*** Exercise material ***

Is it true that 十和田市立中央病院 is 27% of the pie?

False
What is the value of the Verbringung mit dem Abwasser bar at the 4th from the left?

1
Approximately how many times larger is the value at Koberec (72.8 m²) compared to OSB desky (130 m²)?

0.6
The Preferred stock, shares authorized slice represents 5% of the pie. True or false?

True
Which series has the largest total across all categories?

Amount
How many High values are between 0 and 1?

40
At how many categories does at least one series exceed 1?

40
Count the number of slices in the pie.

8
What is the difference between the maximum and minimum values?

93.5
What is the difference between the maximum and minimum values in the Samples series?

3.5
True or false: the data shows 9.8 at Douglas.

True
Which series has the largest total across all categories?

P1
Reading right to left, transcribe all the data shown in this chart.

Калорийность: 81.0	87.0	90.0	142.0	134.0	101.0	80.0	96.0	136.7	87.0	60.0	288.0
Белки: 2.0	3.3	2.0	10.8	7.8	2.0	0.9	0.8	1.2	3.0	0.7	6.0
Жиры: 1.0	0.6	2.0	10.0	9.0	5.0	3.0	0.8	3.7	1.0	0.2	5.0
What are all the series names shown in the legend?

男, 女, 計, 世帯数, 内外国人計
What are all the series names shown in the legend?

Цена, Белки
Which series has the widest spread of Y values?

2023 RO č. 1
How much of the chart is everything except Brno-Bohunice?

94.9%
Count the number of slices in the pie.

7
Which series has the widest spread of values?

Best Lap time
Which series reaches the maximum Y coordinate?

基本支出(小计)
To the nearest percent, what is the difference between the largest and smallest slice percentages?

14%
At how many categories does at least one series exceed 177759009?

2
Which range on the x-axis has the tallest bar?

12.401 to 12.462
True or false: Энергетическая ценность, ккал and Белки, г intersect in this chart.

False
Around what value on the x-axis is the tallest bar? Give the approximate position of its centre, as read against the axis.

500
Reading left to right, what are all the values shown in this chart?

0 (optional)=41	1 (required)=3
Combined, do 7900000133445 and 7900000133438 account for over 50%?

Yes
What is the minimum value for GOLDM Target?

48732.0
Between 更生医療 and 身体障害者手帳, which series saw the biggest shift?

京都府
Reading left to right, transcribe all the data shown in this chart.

***

Activity:
Find every line in the data above that contains the word "least" and copy each of those lines in full.

Exercise result:
At how many categories does at least one series exceed 1?
At how many categories does at least one series exceed 177759009?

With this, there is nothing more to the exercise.